Collected data
────────────────────
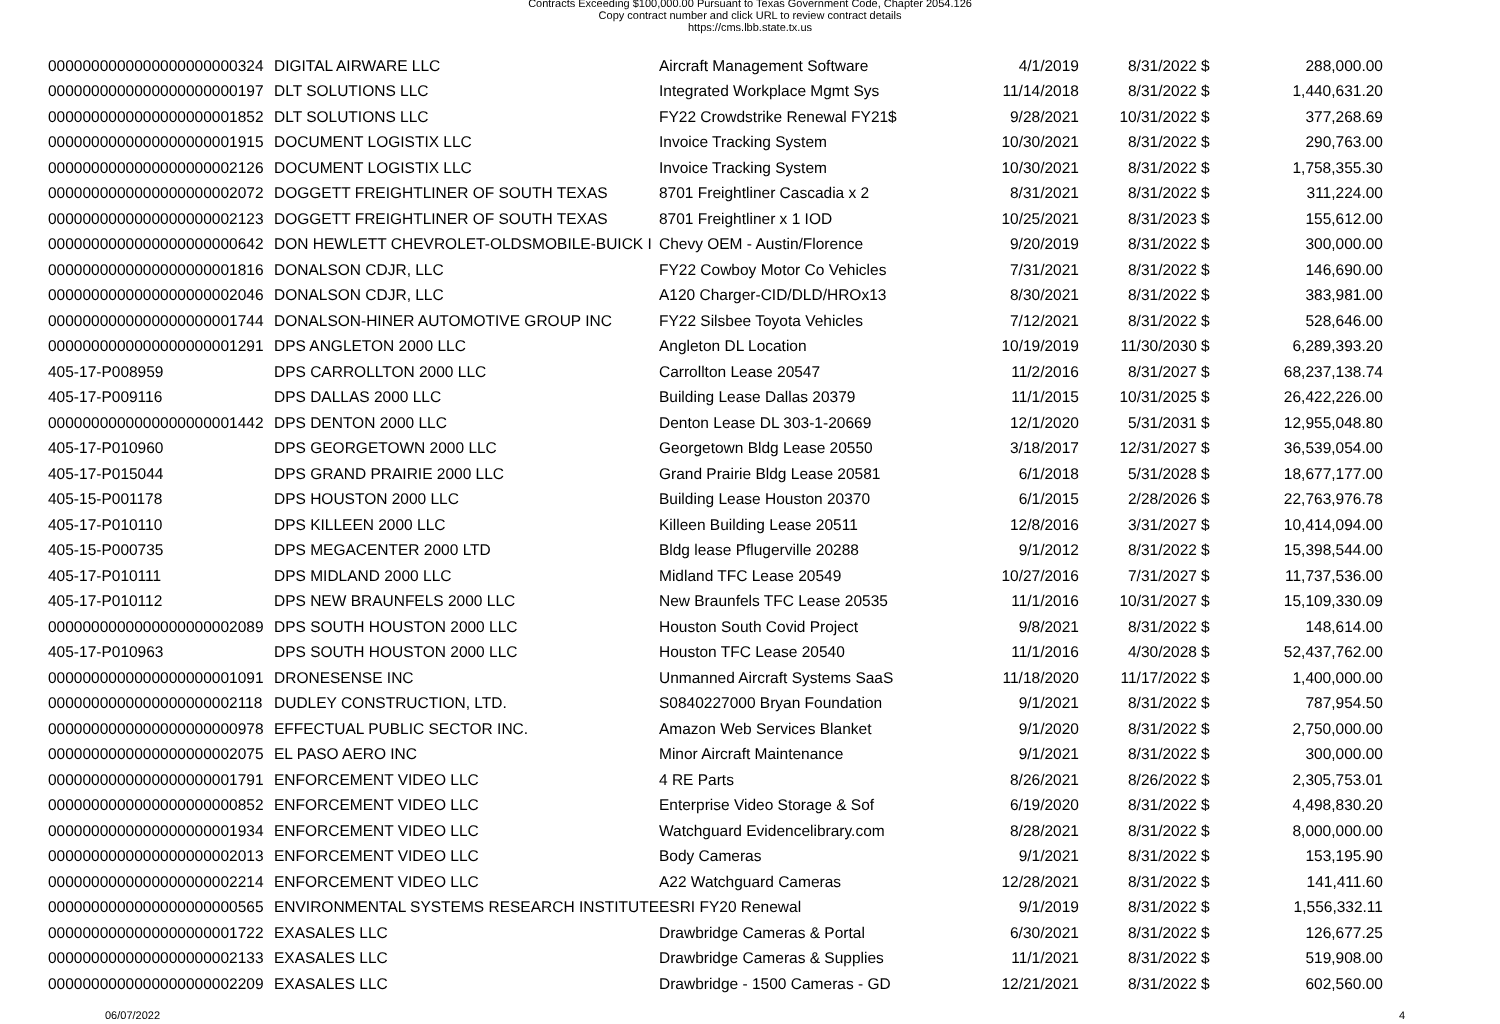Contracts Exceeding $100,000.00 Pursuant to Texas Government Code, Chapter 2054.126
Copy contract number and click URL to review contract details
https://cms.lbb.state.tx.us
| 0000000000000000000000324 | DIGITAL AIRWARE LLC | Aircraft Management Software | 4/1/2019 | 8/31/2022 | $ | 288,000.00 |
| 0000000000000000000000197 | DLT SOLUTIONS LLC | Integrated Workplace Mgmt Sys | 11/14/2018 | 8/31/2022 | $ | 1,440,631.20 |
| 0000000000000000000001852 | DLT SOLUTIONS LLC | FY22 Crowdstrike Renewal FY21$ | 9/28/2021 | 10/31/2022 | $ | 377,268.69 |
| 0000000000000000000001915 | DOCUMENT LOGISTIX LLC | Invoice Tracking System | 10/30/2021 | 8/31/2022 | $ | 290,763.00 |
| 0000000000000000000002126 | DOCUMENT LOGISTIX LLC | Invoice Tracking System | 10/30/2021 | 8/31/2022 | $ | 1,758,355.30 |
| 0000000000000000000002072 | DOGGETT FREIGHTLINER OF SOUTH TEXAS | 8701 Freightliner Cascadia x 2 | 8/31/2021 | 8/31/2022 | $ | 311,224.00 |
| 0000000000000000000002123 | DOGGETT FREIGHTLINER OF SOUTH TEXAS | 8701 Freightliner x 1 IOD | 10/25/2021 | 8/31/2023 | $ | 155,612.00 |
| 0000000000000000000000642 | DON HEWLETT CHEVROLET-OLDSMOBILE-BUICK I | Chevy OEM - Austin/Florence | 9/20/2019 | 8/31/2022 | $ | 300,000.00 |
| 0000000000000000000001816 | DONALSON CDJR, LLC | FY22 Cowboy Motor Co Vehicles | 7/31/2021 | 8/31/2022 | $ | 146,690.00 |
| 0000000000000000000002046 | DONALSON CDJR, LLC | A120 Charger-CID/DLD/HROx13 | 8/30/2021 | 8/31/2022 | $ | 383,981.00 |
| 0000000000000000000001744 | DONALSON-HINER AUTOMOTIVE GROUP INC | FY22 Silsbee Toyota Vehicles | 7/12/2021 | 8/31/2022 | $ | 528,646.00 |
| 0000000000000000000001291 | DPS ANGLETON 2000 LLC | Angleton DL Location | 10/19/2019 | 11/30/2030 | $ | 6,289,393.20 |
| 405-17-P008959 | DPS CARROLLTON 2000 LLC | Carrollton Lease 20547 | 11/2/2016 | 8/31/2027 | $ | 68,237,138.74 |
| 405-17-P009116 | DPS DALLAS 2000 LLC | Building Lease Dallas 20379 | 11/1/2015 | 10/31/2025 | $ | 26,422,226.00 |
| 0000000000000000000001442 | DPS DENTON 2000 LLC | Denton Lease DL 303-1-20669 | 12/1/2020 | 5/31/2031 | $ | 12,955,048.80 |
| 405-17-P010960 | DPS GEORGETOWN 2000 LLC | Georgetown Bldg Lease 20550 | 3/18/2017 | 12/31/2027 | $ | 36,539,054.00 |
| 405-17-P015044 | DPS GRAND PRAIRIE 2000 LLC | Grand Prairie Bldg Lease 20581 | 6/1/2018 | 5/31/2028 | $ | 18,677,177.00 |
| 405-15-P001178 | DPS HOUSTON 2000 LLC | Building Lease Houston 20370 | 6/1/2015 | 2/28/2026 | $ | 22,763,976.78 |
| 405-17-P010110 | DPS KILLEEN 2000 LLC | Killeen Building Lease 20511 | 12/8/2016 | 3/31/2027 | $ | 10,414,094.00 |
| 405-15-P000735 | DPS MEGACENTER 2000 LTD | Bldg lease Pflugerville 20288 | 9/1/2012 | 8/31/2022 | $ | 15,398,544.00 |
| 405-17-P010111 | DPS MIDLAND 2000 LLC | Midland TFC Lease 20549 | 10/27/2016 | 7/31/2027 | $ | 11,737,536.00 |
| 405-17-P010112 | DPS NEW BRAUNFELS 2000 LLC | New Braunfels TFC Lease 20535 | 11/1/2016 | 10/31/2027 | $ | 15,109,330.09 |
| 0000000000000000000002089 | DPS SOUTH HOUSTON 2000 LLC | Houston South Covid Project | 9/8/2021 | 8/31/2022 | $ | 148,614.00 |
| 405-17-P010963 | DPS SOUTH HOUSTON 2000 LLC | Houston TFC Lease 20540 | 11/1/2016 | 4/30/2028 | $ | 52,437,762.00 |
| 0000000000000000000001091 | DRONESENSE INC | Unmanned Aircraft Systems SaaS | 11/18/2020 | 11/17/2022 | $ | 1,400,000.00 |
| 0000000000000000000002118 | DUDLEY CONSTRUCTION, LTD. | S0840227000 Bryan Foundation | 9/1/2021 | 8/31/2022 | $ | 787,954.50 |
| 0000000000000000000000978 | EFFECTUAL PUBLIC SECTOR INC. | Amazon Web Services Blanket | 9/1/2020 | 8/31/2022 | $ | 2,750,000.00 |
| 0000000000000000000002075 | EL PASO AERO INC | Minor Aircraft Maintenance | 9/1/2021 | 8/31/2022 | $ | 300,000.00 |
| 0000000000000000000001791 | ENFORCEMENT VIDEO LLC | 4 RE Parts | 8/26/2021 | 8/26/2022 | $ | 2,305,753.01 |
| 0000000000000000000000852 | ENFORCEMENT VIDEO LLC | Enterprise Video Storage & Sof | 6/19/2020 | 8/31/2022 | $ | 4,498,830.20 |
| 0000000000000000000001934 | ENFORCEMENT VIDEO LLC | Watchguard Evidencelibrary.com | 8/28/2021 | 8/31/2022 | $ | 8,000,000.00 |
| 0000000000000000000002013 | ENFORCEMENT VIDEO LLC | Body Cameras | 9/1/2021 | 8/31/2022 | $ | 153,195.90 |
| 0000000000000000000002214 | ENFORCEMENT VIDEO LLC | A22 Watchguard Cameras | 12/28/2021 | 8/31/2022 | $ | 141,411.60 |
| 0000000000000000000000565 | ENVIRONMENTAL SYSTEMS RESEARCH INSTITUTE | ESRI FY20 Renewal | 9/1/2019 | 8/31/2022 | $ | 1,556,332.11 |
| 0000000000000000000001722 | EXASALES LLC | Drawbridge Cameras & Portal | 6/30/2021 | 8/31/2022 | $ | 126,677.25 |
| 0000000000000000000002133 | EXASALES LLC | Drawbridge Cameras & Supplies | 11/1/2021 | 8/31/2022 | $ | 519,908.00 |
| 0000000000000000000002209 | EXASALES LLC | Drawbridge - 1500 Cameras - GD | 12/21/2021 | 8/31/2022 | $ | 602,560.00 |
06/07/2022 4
────────────────────
Take from the entries every line that has the string "DOGGETT".

| 0000000000000000000002072 | DOGGETT FREIGHTLINER OF SOUTH TEXAS | 8701 Freightliner Cascadia x 2 | 8/31/2021 | 8/31/2022 | $ | 311,224.00 |
| 0000000000000000000002123 | DOGGETT FREIGHTLINER OF SOUTH TEXAS | 8701 Freightliner x 1 IOD | 10/25/2021 | 8/31/2023 | $ | 155,612.00 |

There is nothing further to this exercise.